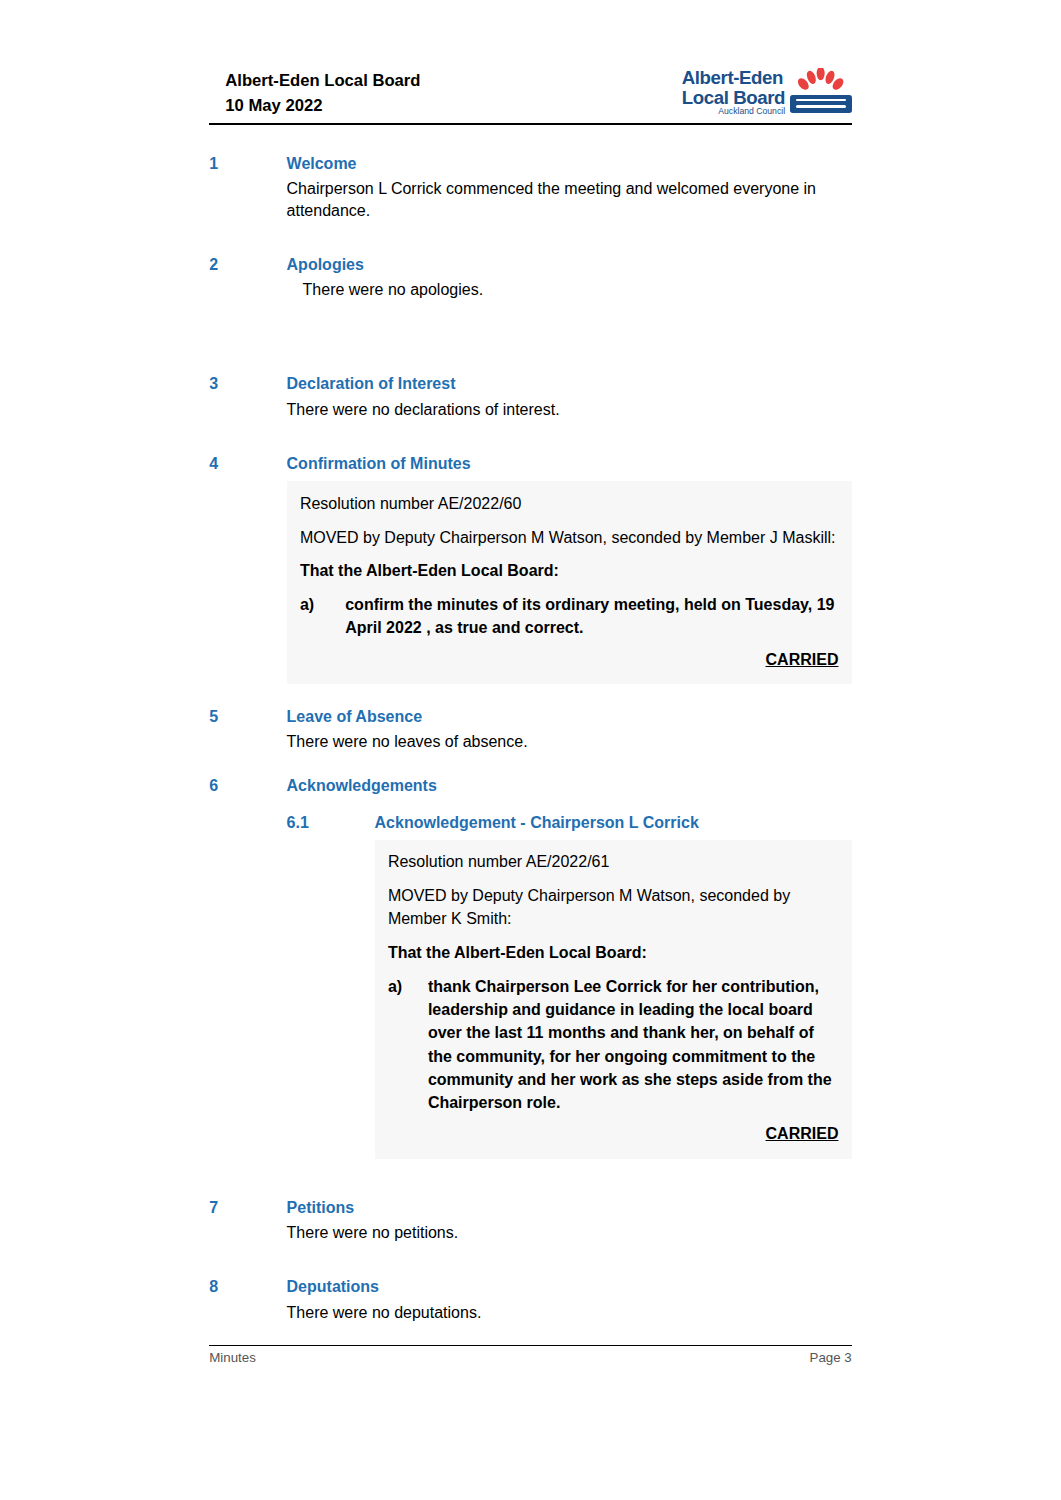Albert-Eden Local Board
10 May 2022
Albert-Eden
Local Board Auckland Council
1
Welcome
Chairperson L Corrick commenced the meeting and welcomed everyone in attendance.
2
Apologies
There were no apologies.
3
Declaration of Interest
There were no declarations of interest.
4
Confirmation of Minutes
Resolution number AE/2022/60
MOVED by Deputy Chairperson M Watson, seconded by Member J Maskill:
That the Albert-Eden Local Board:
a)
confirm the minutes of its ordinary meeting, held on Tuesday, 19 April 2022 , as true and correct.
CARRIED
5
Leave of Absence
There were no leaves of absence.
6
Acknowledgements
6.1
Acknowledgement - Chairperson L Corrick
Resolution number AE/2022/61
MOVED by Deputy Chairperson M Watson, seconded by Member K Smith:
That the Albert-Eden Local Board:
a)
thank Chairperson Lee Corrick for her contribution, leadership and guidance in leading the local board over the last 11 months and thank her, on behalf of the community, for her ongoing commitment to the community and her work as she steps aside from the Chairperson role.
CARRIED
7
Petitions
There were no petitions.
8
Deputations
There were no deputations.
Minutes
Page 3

◇ ◇ ◇

Directions for this task: Each line in the records above that contains the word "Chairperson" must be copied.

Answer to this problem:
Chairperson L Corrick commenced the meeting and welcomed everyone in attendance.
MOVED by Deputy Chairperson M Watson, seconded by Member J Maskill:
Acknowledgement - Chairperson L Corrick
MOVED by Deputy Chairperson M Watson, seconded by Member K Smith:
thank Chairperson Lee Corrick for her contribution, leadership and guidance in leading the local board over the last 11 months and thank her, on behalf of the community, for her ongoing commitment to the community and her work as she steps aside from the Chairperson role.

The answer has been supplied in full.